• Recorded data
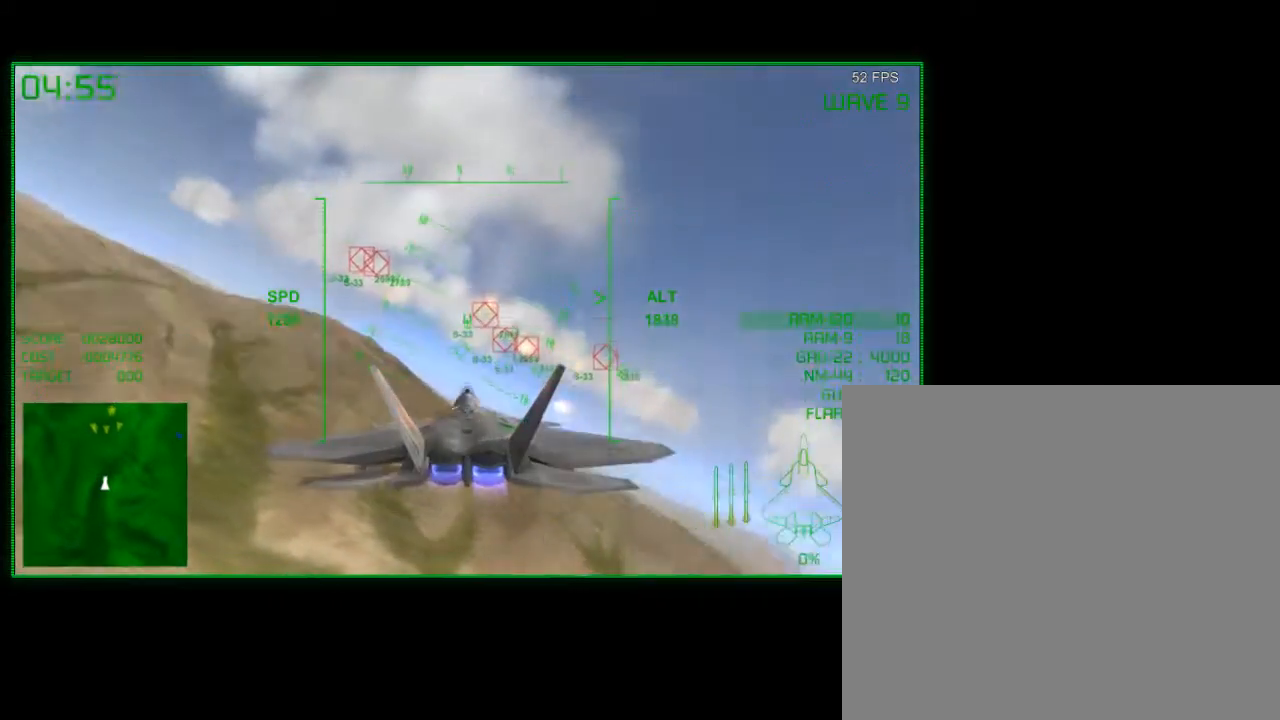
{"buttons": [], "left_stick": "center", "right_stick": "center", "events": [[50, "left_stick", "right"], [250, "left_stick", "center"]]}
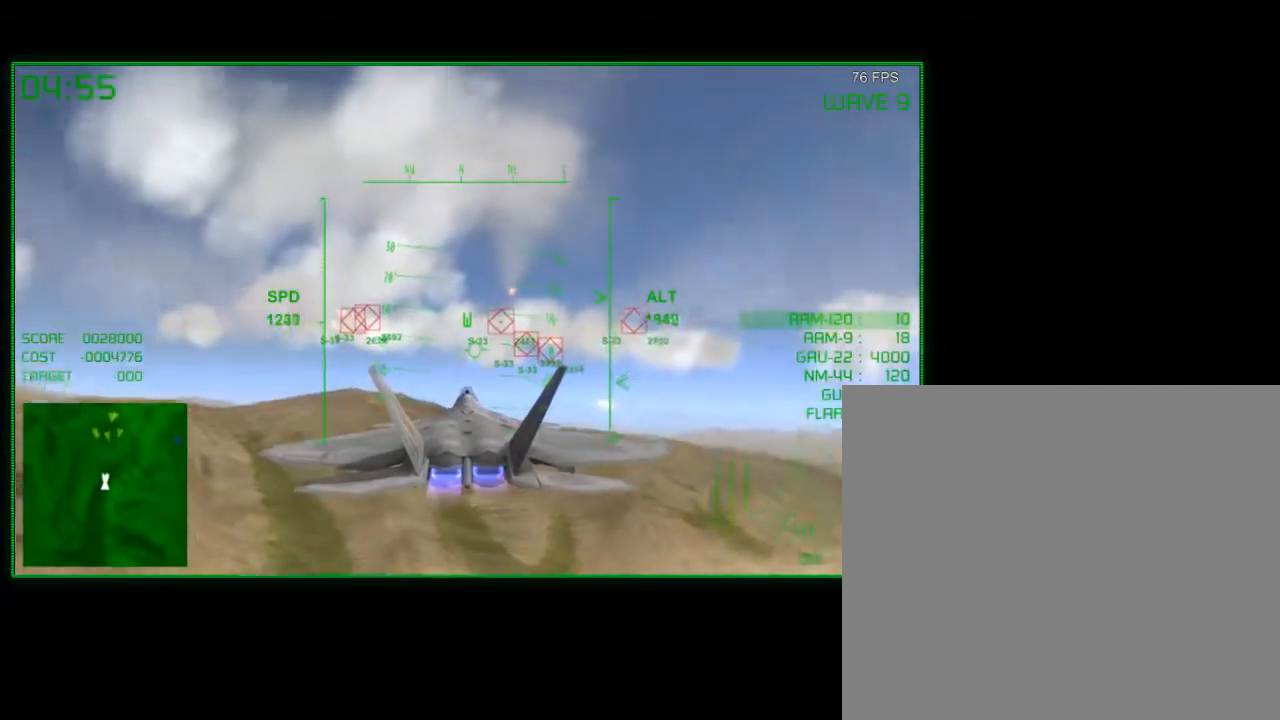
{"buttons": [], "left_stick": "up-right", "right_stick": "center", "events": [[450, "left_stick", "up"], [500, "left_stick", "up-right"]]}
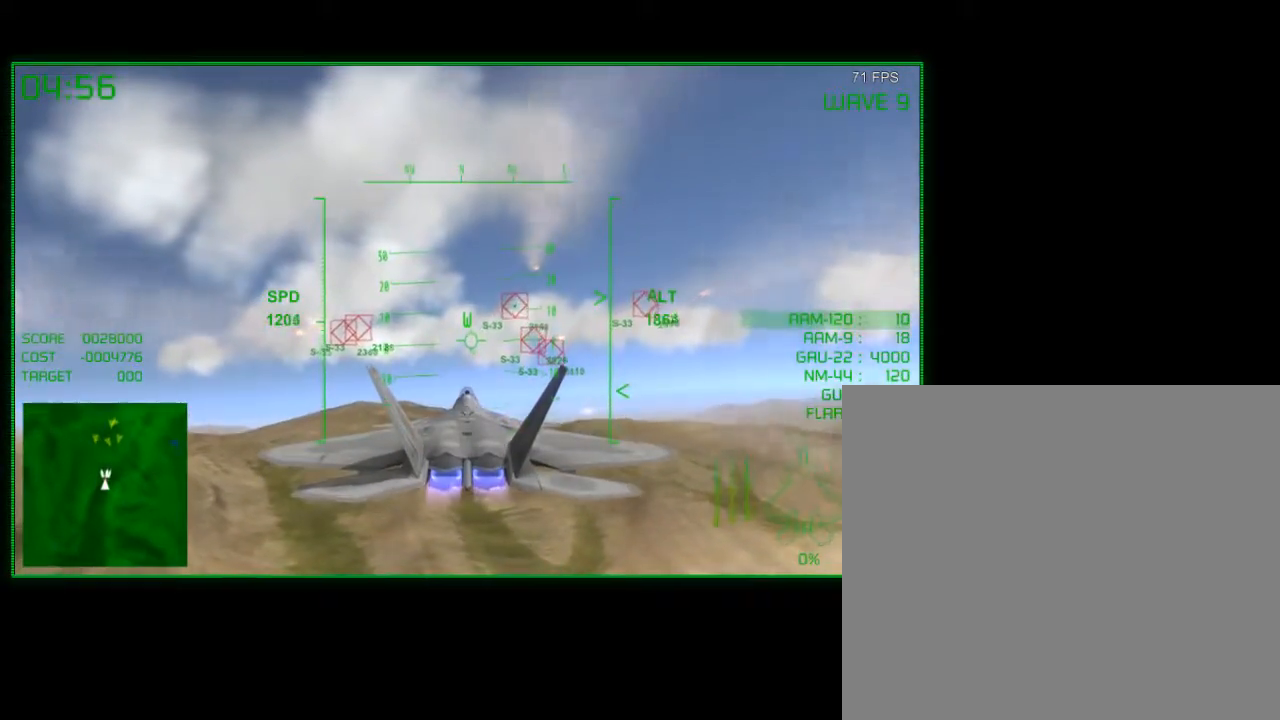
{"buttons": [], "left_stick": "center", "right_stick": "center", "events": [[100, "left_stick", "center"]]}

• Task brief
Would you return all of the data above word for word, omitting every picture?

• Exercise solution
{"buttons": [], "left_stick": "center", "right_stick": "center", "events": [[50, "left_stick", "right"], [250, "left_stick", "center"]]}
{"buttons": [], "left_stick": "up-right", "right_stick": "center", "events": [[450, "left_stick", "up"], [500, "left_stick", "up-right"]]}
{"buttons": [], "left_stick": "center", "right_stick": "center", "events": [[100, "left_stick", "center"]]}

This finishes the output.